Radio Solopos, SOLO — Para guru SMP Negeri 9 Surakarta mendapatkan pembekalan penting terkait perkembangan teknologi kecerdasan buatan (AI) melalui kegiatan pelatihan Guru Cakap Digital: Optimalisas AI untuk Pembelajaran Efektif.
Pada hari pertama, Rabu (19/11/2025), guru mendapat pelatihan dasar-dasar AI yang menghadirkan narasumber Noer Atmaja, Master Trainer AI Ready ASEAN.
Pelatihan ini digelar untuk meningkatkan literasi digital dan kesiapan guru menghadapi transformasi pendidikan berbasis teknologi.
Dalam sesi pelatihan tersebut, Noer Atmaja menjelaskan bahwa kecerdasan buatan (Artificial Intelligence/AI) merupakan teknologi yang memungkinkan komputer belajar seperti manusia, bukan sekadar mengikuti perintah yang sudah diprogram.
“AI bukanlah sihir. Ia belajar dari contoh dan semakin berkembang jika datanya semakin banyak,” tegas Noer, yang juga penyiar Radio Solopos ini.

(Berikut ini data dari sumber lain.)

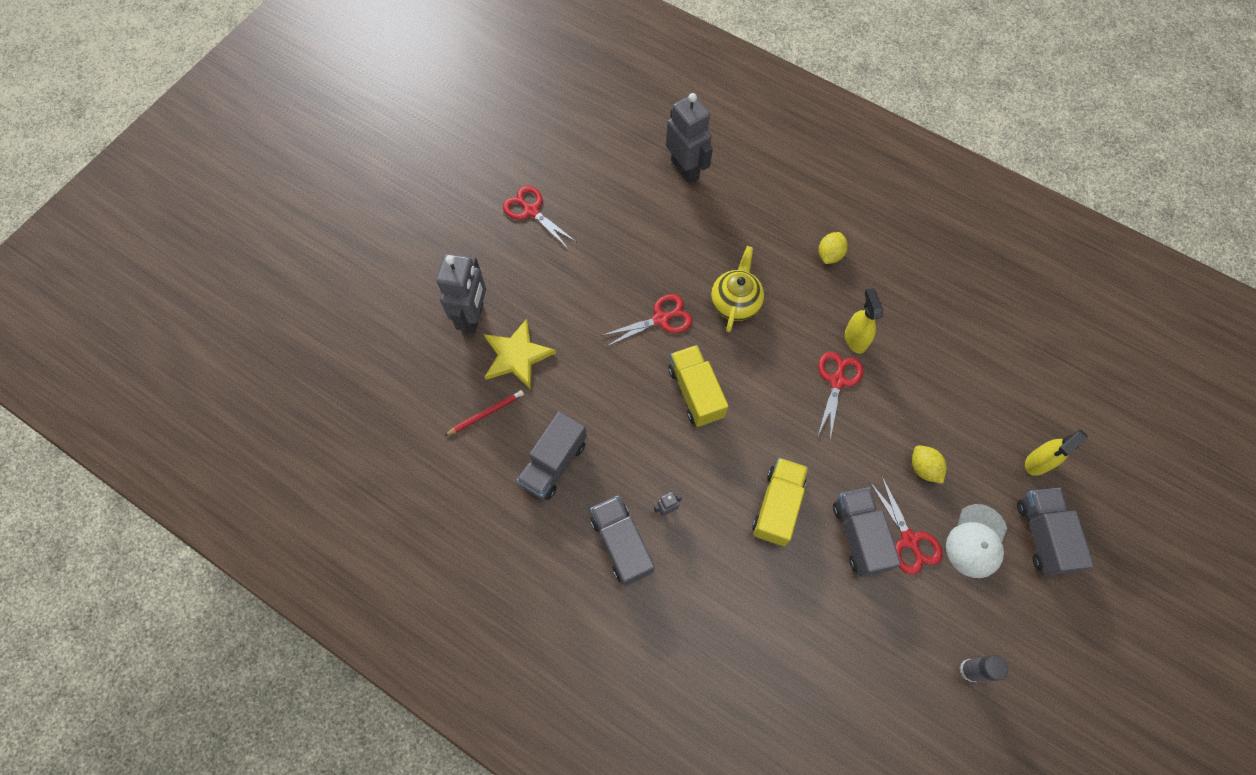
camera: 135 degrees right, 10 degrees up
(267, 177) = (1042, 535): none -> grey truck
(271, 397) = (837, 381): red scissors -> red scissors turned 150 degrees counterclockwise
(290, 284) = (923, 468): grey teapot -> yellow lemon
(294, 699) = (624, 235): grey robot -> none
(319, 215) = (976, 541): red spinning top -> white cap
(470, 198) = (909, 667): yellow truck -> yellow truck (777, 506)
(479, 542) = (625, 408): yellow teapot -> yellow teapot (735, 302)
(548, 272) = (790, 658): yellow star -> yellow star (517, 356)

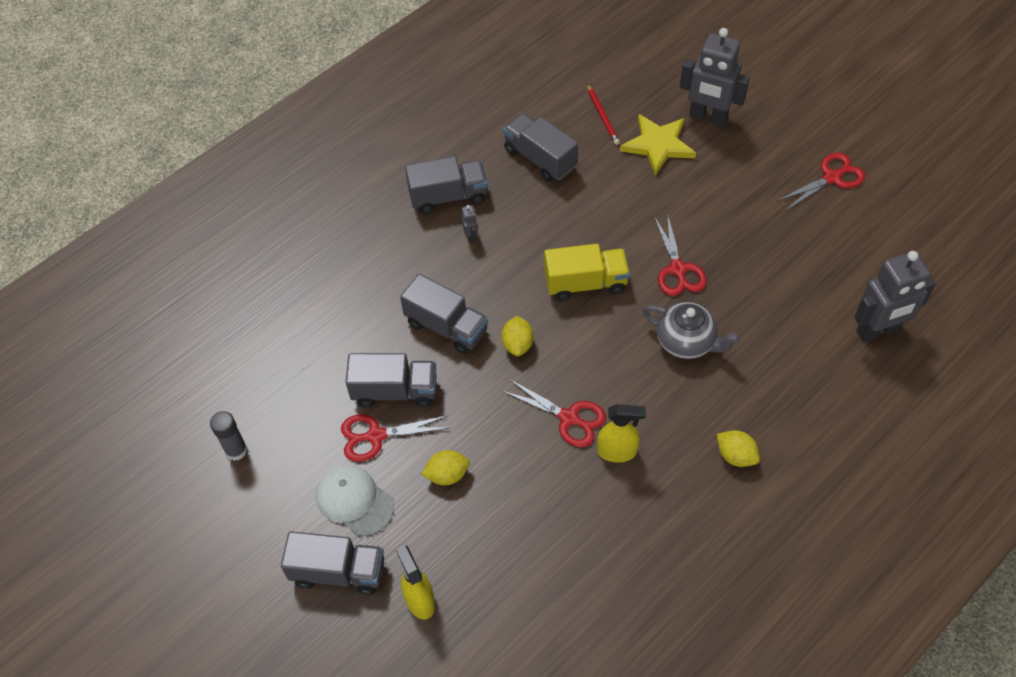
camera: 105 degrees right, 10 degrees down
(735, 302) = (686, 342): yellow teapot -> grey teapot
(777, 438) = (517, 344): none -> yellow lemon
(777, 506) = (446, 327): yellow truck -> grey truck

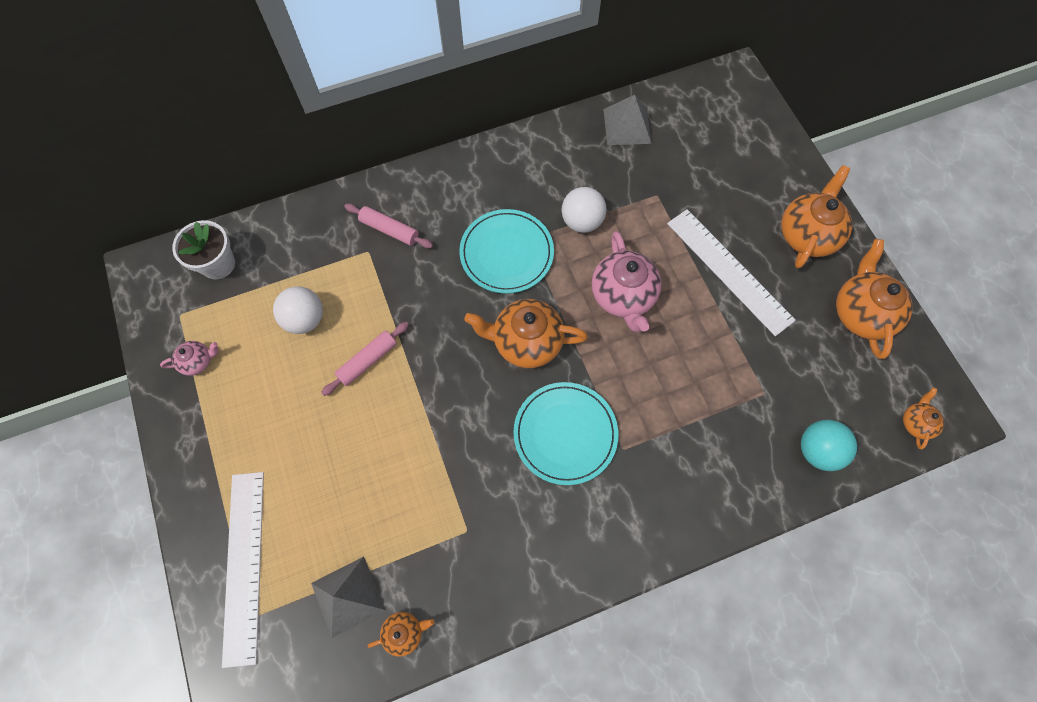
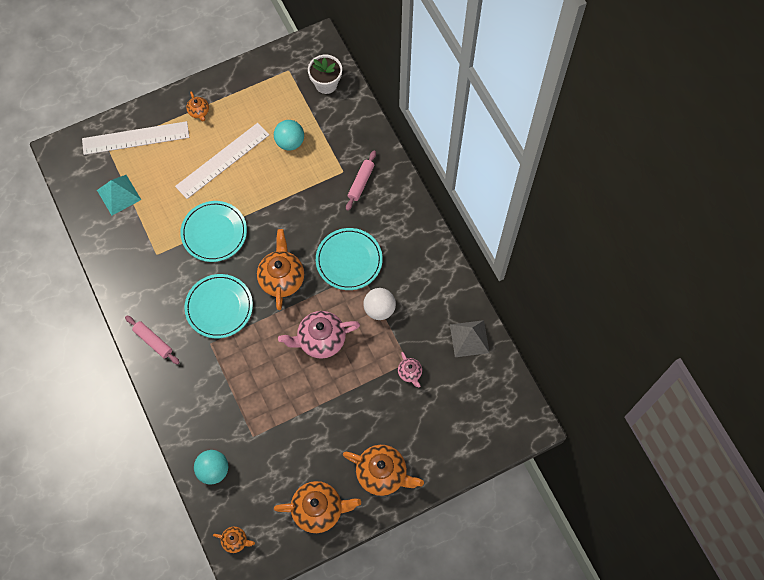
camera: 85 degrees right, 0 degrees up
(198, 361) = (257, 87): pink teapot -> pink teapot (410, 373)
(305, 319) = (290, 142): white ball -> turquoise ball
(347, 596) = (119, 194): grey pyramid -> turquoise pyramid
(367, 361) = (263, 183): pink rolling pin -> pink rolling pin (153, 341)
(404, 632) = (99, 227): orange teapot -> orange teapot (199, 112)
(440, 437) = (214, 232): none -> turquoise plate
(729, 270) = (347, 414): white ruler -> white ruler (222, 160)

Para guru diperkenalkan pada konsep dasar perbedaan antara program komputer tradisional dan AI. Program biasa hanya mengikuti aturan yang telah ditentukan, sementara AI mampu menganalisis pola, mengenali objek baru, memahami suara, hingga membuat prediksi.
Noer juga memaparkan bagaimana proses AI bekerja melalui tiga tahap utama yakni pengumpulan data, belajar dari data, serta membuat prediksi dan evaluasi ulang.
“AI dapat melihat, mendengar, dan mengambil keputusan berbasis pola. Hal inilah yang menjadikannya relevan di dunia pendidikan,” ujarnya.
Dalam materinya, Noer menyampaikan perjalanan evolusi AI sejak tahun 1956 saat istilah ini pertama kali diperkenalkan. AI terus berkembang pesat mulai dari kemampuan mengalahkan juara catur dunia (1997), memahami gambar (2012), menghasilkan konten kreatif (2018), hingga mampu memproses berbagai bentuk data seperti teks, suara, dan gambar secara bersamaan pada 2020.
Meski begitu, Noer menegaskan bahwa AI bukanlah teknologi sempurna. AI tidak memiliki kesadaran, tidak selalu memahami makna konten yang dihasilkannya, dan bisa membawa bias dari data latihannya. Karena itu, literasi etika AI menjadi bagian penting dalam materi pelatihan.
“AI wajib digunakan dengan tanggung jawab. Guru harus memahami risiko misinformasi, bias, hingga privasi, agar tidak bergantung sepenuhnya pada teknologi,” jelasnya.
Pelatihan juga menyoroti AI Generatif (GenAI), teknologi yang populer dalam aplikasi seperti ChatGPT, Gemini, dan berbagai generator gambar. Para guru dijelaskan bagaimana AI generatif bekerja, mulai dari proses training hingga bagaimana AI menghasilkan teks, visual, hingga kode pemrograman baru berdasarkan prompt yang diberikan.
Noer memberikan contoh pemanfaatan GenAI untuk keperluan pendidikan, seperti membuat soal latihan otomatis, menyusun modul pelajaran, merangkum materi panjang, menghasilkan ilustrasi pembelajaran, dan membantu guru menyiapkan evaluasi.
“AI Generatif dapat meningkatkan efisiensi dan kreativitas guru, tetapi tetap perlu verifikasi fakta dan pengawasan manusia,” kata Noer.
Kegiatan pelatihan ini mendapat perhatian besar dari para guru. Mereka diajak memahami bahwa AI bukan sekadar tren, melainkan teknologi yang akan memengaruhi cara belajar, mengajar, dan berkomunikasi.
“Bukan AI yang membentuk masa depan, tetapi bagaimana kita memilih menggunakannya,” pesan Noer Atmaja dalam penutup sesi.
Dengan pelatihan ini, SMPN 9 Surakarta berharap para guru mampu menjadi pelopor literasi AI di sekolah, serta mampu mengintegrasikan teknologi kecerdasan buatan secara bijak ke dalam proses pembelajaran.